Environmental toxicology and chemistry

Use of a suite of biomarkers to assess the effects of carbamazepine, bisphenol A, atrazine, and their mixtures on green mussels, Perna viridis.

PMID 27415772


The present study investigated the toxicity of several emerging contaminants: the pharmaceutical drug carbamazepine (CBZ), the plasticizer bisphenol A (BPA), and the herbicide atrazine (ATZ) in a marine bivalve. Green mussels (Perna viridis) were exposed to different concentrations of CBZ, BPA, and ATZ, either individually or as mixtures over a 7-d period, and a suite of molecular and cellular biomarkers were analyzed: biomarkers of immunotoxicity (total hemocyte count, phagocytosis, extracellular lysozyme), genotoxicity (Comet assay), neurotoxicity (inhibition of acetylcholinesterase [AChE]), endocrine disruption (vitellin-like proteins), and detoxification enzymes (cytochrome P4501A [CYP1A], 7-ethoxyresorufin O-deethylase [EROD], and glutathione-S-transferase [GST]).
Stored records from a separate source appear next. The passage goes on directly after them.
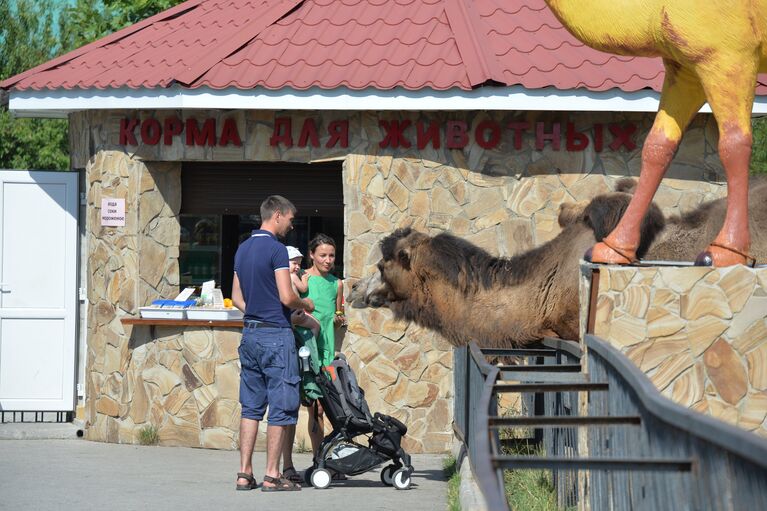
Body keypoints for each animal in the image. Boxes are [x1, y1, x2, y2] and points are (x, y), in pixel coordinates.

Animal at [544, 1, 767, 268]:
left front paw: (724, 253)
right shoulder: (684, 69)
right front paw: (612, 250)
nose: (561, 212)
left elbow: (734, 142)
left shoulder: (731, 54)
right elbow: (657, 146)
Results of the single-chemical exposure tests highlighted the relatively low toxicity of CBZ because most biomarker responses observed were recorded at concentrations well above environmental levels. Bisphenol A exposure at environmentally realistic concentrations resulted in clear immunomodulatory, genotoxic, and endocrine-disruptive effects. Similarly, 3 of the 10 biomarkers tested on green mussels (genotoxicity, inhibition of AchE, and EROD) responded after exposure to ATZ at environmentally relevant doses or below, and confirmed the potency of this herbicide to marine bivalves. Exposure tests using mixtures of CBZ, BPA, and ATZ also revealed that these 3 substances were generally acting in an additive manner on the selected biomarkers, at environmental doses, with some exceptions (antagonism and/or synergy) at low and high concentrations. The present study also confirms that most of the biomarkers used are suitable for biomonitoring studies with green mussels. Environ Toxicol Chem 2017;36:429-441. © 2016 SETAC.